Some other devs had taken Django on a tour back in it's 1.1-1.2 days and hated
it so I was pushed to look at something else. Did not care for Pyramid and
didn't have the time to "do it all" with flask so I settled on web2py.

Turns out to have been a great choice for us so far. The framework is still
bloated by comparison, so I don't like it when what we should be building is
really an API.

However not having a plugin dictate what version of jQuery I am using has been
a boon for fronted productivity.

To more directly address my issue with the plugin system, another commenter
said it well "With Grails by comparison you're more likely to find plugins
that haven't been updated in years and be constantly fighting dependency
conflicts. At least that was my experience."

This mirrors my exact experience on several projects I started and maintained.
I just assumed it was because I didn't know how to use grail well. Then I
inherited a medium sized code base from some developers who were born and
bread java EE devs and _love_ groovy and grails and seemed to always know the
"right way."

Only problem was, once I started following the code, it was all just java in
groovy syntax and just as crusty and hard to update to new versions.
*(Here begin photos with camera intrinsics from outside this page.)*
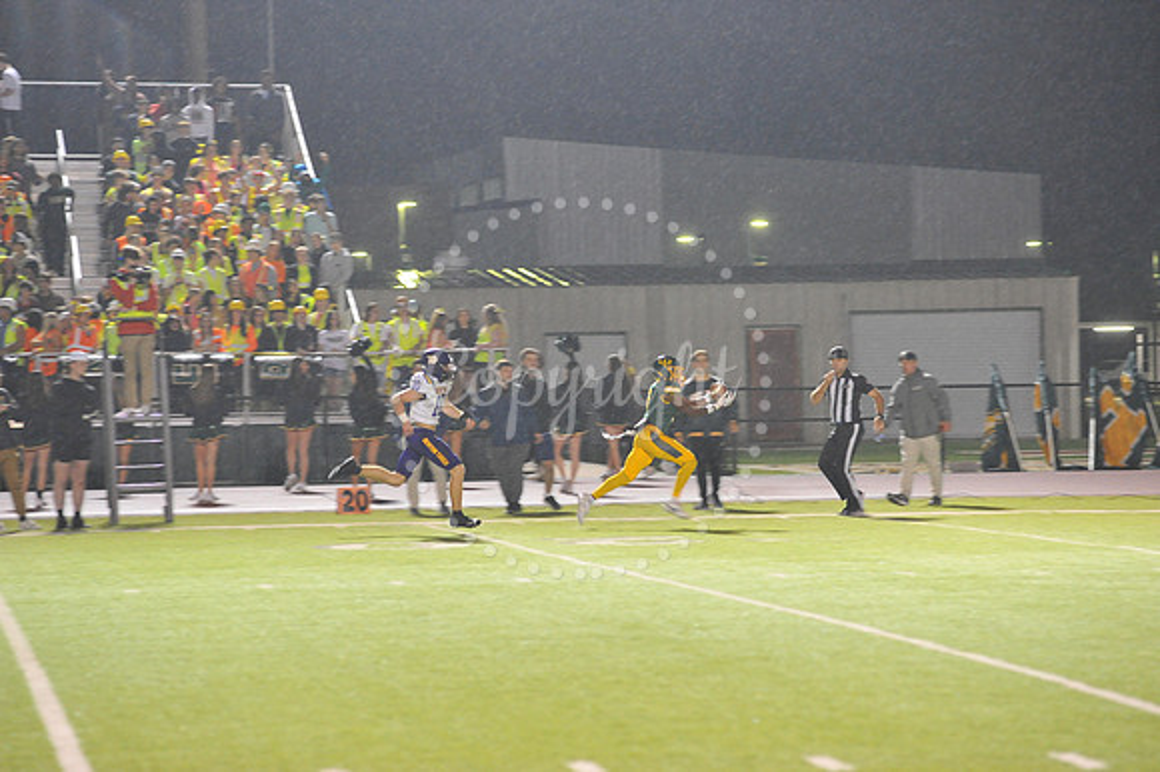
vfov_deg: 8.8
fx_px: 4991
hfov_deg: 13.3
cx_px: 580
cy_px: 386
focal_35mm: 155
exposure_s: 1/160
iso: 4000
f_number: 4
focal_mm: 155
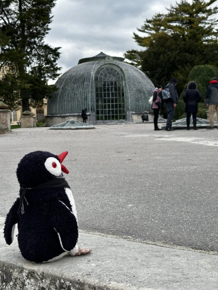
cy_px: 142
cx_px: 107
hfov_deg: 29.7
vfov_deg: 38.9
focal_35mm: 49
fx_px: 412
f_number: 1.78
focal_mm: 6.86
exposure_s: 1/375
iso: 64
I eventually gave up following groovy releases and just froze all my projects
on the 2.3.x line. I was spending more time every week upgrading plugins and
fixing issues that never existed before upgrade (like broken JSON and XML
parsing).

When it comes to an ORM, I often just try to avoid it unless I am dealing with
an application that has data that I know will be very regular and work well as
a spread sheet in a simpler context. Anything more complex and I just research
it online or start poking my DBA's for proper design/access patterns. This
again leads me to why I like web2py, the DAL is very similar to SQLAlchemy's
core design. Just a simple abstraction layer for generating queries and
maintaining connections/pooling.

We have talked about vert.x, and it seems promising. My reservation is that I
am still not a fan of groovy, Jython is not version 2.7 yet, and I don't know
scala or want the verbosity of java. So it just is not my first choice
although certainly seems promising.

I am tinkering with flask as well. I don't mind the more DIY approach but
having to stitch _so many_ things together just for basic functionality makes
me glad I am keeping it for my pluggable API idea which hopefully will replace
the DB calls in all our grails applications with API calls to the flask app.
But that is another story.

TL;DR

Have yet to settle on a single replacement although web2py is serving nicely
at the time being. Our primary concerns are ease of maintenance and number of
DB drivers supported which is why Java/groovy based framework seemed to make
sense at the time but python based framework and tools make more sense now.

Additionally, Node JS DB support is still pretty iffy, No one here likes using
PHP or want's to deploy more of it than they have to, Scala is out because
Groovy, C# is already used else where but not the best fit for our web-apps
and automation, no one here knows more Ruby than what is required to write
Puppet modules, Go isn't bad but can't be used to build a pluggable system
AFAIK, one one person knows Perl.